Lalla has 18 years in the industry and says that learning about safety is a continuous process
Q: How did you get into health and safety, and why?
A: I wish there were some altruistic origin story, but I first understood safety as ‘my own benefit,’ working on cruise lines 25 years ago and learning how to escape in the event of an emergency. I carried that sentiment when I started working on offshore exploration platforms because at that time everyone knew about the Piper Alpha disaster. Working offshore, you start to create a familial bond with the persons on your hitch/rotation, and then ensuring your brothers got home safely with you became personal — and just like that, my safety became our safety, and the journey began.
Q: What has been the biggest challenge so far in your career?

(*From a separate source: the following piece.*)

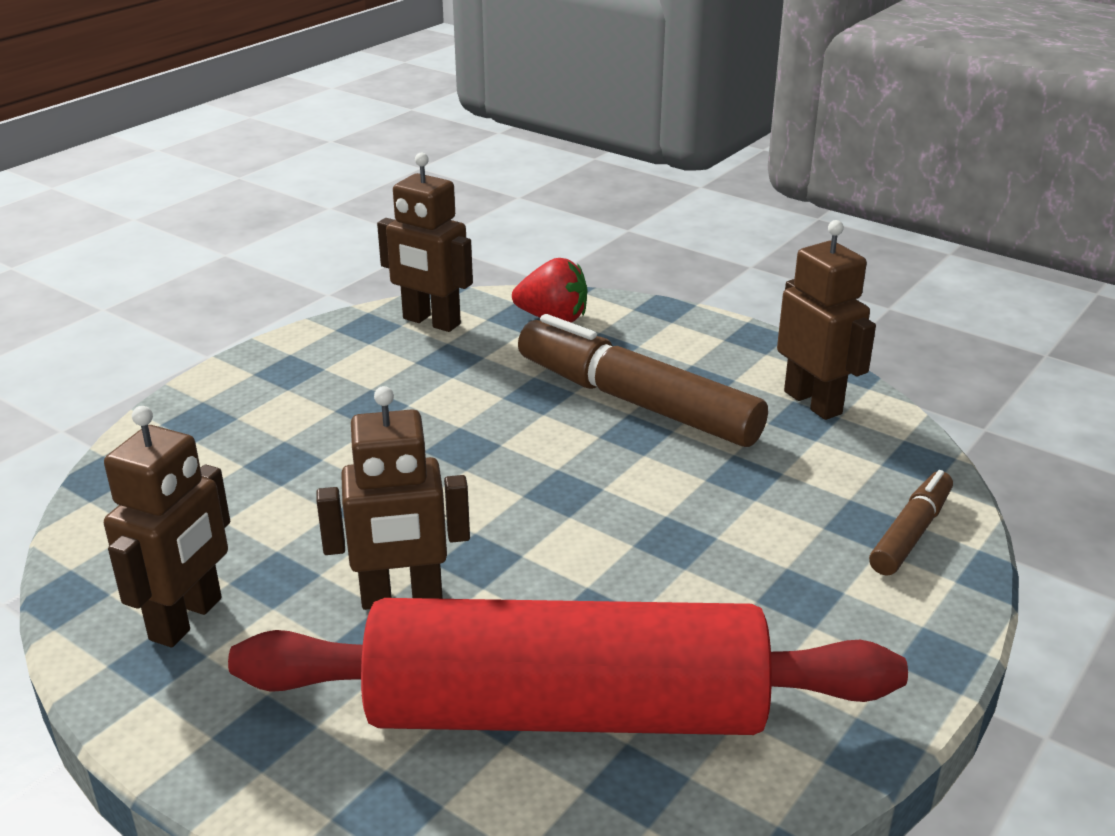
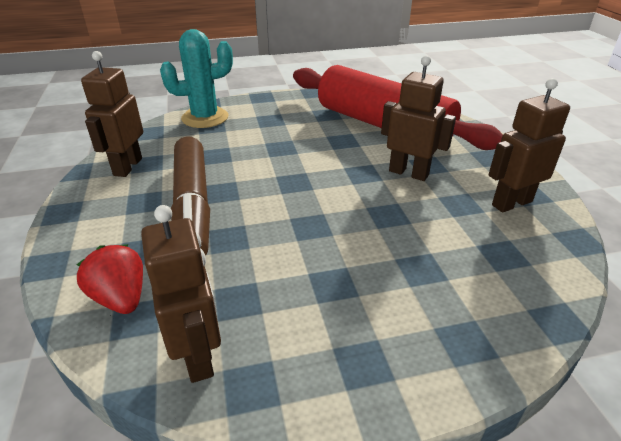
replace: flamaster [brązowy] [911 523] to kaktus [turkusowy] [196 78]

A: This is often a controversial response to a simple question, but my challenge is the profession itself. Specifically, the zealot-like behaviour in the workplace, the mentality that ‘the sky is falling’ when it’s only clouds, or the belief that organizations exist to serve a safety objective when it’s exactly the opposite. The profession must evolve into a value-add partnership that benefits everyone. Legislative requirements are important, and some bureaucracy is needed, but bureaucracy for the sake of it undermines the real goal of protecting employees.
Q: At work, what takes up the most of your time?
A: At different times in my career this response would change from policy and procedural development, strategy creation, managing people and measuring performance. Reflecting over the 18 years in safety, listening to people and understanding their reasoning behind their actions would be the number one activity taking up my time, and I would not change that. Actively listening to individuals and following up with them is a slow process, but it has worked for me and I have been pleasantly surprised by some of the feedback received.
Q: How do you promote health and safety outside of work?
A: Leading by example — but I am not perfect, and nor should we be. Most of my time is spent continuously learning new approaches in safety and health and educating my peers, or quite frankly, whoever will listen to a different perspective. Promoting risk management and demonstrating how we balance risk every day in our lives is another mission of mine mostly because when people see me, they automatically think I am going to bore them with my safe behaviour.